Have you ever seen one of the videos on Facebook that shows a “flashback” of posts, likes, or images — like the ones you might see on your birthday or on the anniversary of becoming friends with someone? If so, you have seen examples of how Facebook uses Big Data.

A report from McKinsey & Co. stated that by 2009, companies with more than 1,000 employees already had more than 200 terabytes of data of their customer’s lives stored. Consider adding that startling amount of stored data to the rapid growth of data provided to social media platforms since then. There are trillions of tweets, billions of Facebook likes, and other social media sites like Snapchat, Instagram, and Pinterest are only adding to this social media data flood.

The convergence of social media and big data gives birth to a whole new level of technology.

Facebook has become one of the world’s largest repositories of personal data, with an ever growing range of potential uses. That’s why the monetization of data in the social network has become paramount.

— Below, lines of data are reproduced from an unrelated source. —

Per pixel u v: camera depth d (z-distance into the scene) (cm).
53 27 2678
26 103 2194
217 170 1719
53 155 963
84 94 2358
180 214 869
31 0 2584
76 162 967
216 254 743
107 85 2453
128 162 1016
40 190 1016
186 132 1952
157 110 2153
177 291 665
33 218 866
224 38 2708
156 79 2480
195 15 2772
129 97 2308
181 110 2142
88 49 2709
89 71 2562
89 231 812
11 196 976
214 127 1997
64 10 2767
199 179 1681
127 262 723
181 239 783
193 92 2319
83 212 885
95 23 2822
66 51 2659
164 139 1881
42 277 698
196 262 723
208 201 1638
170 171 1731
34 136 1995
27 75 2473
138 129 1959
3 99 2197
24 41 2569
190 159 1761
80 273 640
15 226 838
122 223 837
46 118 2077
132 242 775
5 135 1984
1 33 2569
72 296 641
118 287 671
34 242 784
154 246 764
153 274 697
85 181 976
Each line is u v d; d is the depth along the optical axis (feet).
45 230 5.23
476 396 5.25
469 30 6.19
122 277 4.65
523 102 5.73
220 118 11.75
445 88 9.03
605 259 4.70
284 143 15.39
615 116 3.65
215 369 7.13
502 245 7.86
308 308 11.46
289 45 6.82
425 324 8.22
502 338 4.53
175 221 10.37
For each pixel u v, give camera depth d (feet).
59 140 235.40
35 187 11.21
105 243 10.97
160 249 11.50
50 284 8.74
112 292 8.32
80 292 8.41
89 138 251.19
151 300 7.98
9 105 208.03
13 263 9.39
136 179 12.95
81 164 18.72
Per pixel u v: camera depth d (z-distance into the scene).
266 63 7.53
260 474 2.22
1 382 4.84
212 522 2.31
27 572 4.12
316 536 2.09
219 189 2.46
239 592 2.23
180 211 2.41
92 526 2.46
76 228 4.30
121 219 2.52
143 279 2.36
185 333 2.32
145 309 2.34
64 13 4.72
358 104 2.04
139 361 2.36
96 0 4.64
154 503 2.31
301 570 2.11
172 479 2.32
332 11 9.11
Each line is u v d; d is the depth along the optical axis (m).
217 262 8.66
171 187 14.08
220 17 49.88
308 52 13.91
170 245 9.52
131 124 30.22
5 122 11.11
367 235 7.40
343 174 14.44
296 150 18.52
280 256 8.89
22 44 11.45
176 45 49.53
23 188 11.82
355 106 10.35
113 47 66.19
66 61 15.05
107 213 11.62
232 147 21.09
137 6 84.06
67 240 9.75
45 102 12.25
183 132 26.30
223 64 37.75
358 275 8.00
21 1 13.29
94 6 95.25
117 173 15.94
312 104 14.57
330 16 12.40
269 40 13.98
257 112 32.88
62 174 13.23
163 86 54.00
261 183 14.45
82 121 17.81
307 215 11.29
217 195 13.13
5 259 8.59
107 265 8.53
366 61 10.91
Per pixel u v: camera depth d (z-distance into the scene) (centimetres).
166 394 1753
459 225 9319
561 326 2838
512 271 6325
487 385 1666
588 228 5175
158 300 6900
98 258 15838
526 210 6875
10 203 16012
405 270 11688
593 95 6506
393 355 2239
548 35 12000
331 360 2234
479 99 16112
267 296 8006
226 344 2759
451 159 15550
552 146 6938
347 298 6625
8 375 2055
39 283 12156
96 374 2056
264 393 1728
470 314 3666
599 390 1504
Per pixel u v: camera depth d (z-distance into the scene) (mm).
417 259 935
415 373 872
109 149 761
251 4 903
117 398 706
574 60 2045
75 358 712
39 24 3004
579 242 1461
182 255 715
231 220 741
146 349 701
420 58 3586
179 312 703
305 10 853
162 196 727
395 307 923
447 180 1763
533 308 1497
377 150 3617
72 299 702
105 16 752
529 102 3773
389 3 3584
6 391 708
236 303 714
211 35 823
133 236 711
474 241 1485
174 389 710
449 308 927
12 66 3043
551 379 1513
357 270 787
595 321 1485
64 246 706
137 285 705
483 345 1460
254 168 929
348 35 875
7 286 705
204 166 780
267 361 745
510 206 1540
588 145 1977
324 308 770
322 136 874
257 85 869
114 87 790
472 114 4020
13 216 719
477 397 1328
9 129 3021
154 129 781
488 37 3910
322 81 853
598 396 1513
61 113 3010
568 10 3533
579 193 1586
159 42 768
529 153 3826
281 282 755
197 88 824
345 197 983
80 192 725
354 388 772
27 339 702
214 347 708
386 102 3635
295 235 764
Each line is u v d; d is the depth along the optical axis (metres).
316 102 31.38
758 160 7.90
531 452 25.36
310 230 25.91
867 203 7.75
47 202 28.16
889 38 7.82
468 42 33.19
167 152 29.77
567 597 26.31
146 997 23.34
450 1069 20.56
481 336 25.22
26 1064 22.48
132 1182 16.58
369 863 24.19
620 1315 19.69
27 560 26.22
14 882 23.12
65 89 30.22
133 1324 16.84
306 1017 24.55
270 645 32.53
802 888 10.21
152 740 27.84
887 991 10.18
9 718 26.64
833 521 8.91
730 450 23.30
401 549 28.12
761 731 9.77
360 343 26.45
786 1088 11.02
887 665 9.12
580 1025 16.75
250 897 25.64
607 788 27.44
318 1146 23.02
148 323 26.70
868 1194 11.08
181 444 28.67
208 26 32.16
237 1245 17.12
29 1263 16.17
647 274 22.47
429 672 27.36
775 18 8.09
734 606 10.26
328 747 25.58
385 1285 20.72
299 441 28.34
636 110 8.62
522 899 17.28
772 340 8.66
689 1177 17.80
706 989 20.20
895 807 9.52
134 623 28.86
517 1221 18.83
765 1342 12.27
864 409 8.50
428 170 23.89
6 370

Can you imagine, how many active users are there on Facebook?

Guess a number, maybe almost everyone is connected on it, so what the number comes down to?

Well, let’s ask Google itself!

That’s a huge number, isn’t it? Almost 3 billion people are there and actively using Facebook everyday!

It’s almost half of earth’s existing population.

More than half of the people prefer Facebook over other social media platforms.

That’s sound pretty interesting right, that there are so many users, so let’s think that, what if on Christmas, everybody on Facebook posts to wish “Merry Christmas” post, irrespective of whether it’s text, image, audio or video.

How much data can 3 billion people generate on that particular day?

500+ terabytes of data each day!

It’s pulling in 2.7 billion Like actions and 300 million photos per day, and it scans roughly 105 terabytes of data each half hour.

Thinking of that number, just makes us feel wow! But, Facebook is not only storing the data, but also processing it in real time.

How’s that even possible to manage that kind of enormous data?

Well, this shouldn’t come as a surprise, Facebook has an insane amount of data that grows every moment. And they have an infrastructure in place to manage such an ocean of data.

Facebook Data Center at Virginia
Internal view of Data Center

And what do they run on these systems to manage the data?

We have an open-source application, which helps us to manage this enormous amount of data, and it’s under Apache License, namely known as Apache Hadoop.

Apache Hadoop

Hadoop uses Master-Slave architecture of HDFS Cluster to manage big data.

What is HDFS?

HDFS is a distributed file system that handles large data sets running on commodity hardware. It is used to scale a single Apache Hadoop cluster to hundreds (and even thousands) of nodes. HDFS is one of the major components of Apache Hadoop.

In Master-Slave cluster,

Data comes from the facebook front end application to the Master Node of hdfs cluster whenever user posts or comments etc and get split into equal chunks of data which are processed in the Slave Nodes/Data Nodes.

Distributed computing

That’s how Facebook manages huge amount of data.

--

--